- DVD cover of the film after being titled Red Mist
- Directed by: Paddy Breathnach
- Written by: Spence Wright
- Produced by: Simon Bosanquet
- Starring: Arielle Kebbel Andrew Lee Potts Sarah Carter Stephen Dillane
- Distributed by: Starz Entertainment
- Release date: 22 August 2008;
- Running time: 82 minutes
- Country: United Kingdom
- Language: English

= Freakdog =

Freakdog is a 2008 British horror film directed by Paddy Breathnach, that originally went under the title Red Mist.

==Plot==
The film follows seven medical students who, while out partying one night, spike the drink of an unknowing and loner hospital janitor Kenneth, nicknamed "Freakdog". However, he has epilepsy and goes into a seizure before falling and hitting his head. His injury, combined with the alcohol and the drugs that he has ingested, causes him to fall into a deep coma. The students, not wanting to be involved or risk their futures for their crime, abandon his body on a road in front of the hospital and drive off as fast as they can, hoping someone will come across his body and help him. When they learn about his condition becoming fatal, one of the students (Arielle Kebbel) attempts to revive him using an experimental drug. The result has horrible and unintended consequences, leading to Freakdog having out of body experiences that allow him to possess the students who poisoned him and abandoned him. He exacts vengeance by possessing their bodies and through them, framing them for murdering each other while they desperately search for a way to stop him.

==Cast==
- Arielle Kebbel as Katherine
- Sarah Carter as Kim
- Andrew Lee Potts as Kenneth, the janitor, cruelly nicknamed "Freakdog"
  - Art Parkinson as Young Kenneth
- Stephen Dillane as Doctor Harris
- Alex Wyndham as Jake
- Katie McGrath as Harriet
- Christina Chong as Yoshimi
- Martin Compston as Sean
- Michael Jibson as Steve
- MyAnna Buring as Shelby
- Colin Stinton as Detective Cartert
- Nick Hardin as Walt
- Michael J. Reynolds as Dr Stegman
- Sarah Boyd Wilson as Vanessa
- Emmett J. Scanlan as Stranger
- Jonny Gray as Harriet's Boyfriend
- Nathan S. Stewart as Handsome bar patron
- Bronagh Taggart as Kenneth's mother

==Production==
Although set in the United States, the film was shot on location in Belfast, Northern Ireland.

WORK ITEM: Rewrite the Freakdog page from the words containing "- DVD cover" through "title Red Mist.", changing "Red Mist" to "Crimson Mist".

Saved data entries:
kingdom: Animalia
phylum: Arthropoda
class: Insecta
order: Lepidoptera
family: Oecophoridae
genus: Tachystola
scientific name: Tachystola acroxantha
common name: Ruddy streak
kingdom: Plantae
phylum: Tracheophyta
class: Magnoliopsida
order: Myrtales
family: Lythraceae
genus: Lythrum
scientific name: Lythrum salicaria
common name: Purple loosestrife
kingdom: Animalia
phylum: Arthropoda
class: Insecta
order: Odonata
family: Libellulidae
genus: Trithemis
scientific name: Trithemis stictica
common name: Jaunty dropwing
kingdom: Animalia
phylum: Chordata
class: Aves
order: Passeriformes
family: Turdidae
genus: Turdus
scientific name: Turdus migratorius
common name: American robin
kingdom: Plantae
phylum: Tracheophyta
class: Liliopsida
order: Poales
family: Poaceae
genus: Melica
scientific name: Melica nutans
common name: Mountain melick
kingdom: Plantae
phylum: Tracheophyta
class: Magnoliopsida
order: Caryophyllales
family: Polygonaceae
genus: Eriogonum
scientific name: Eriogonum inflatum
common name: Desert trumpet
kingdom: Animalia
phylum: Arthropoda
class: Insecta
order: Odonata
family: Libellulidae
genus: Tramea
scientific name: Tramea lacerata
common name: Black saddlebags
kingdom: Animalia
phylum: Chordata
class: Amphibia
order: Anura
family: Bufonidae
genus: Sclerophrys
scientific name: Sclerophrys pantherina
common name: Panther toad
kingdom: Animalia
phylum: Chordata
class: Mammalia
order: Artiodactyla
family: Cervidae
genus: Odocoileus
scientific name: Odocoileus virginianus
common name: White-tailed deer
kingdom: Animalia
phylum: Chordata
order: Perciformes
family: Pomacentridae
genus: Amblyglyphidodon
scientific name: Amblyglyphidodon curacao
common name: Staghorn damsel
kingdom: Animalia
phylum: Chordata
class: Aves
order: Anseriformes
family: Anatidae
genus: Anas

WRITTEN ANSWER:
- DVD cover of the film after being titled Crimson Mist
- Directed by: Paddy Breathnach
- Written by: Spence Wright
- Produced by: Simon Bosanquet
- Starring: Arielle Kebbel Andrew Lee Potts Sarah Carter Stephen Dillane
- Distributed by: Starz Entertainment
- Release date: 22 August 2008;
- Running time: 82 minutes
- Country: United Kingdom
- Language: English

= Freakdog =

Freakdog is a 2008 British horror film directed by Paddy Breathnach, that originally went under the title Crimson Mist.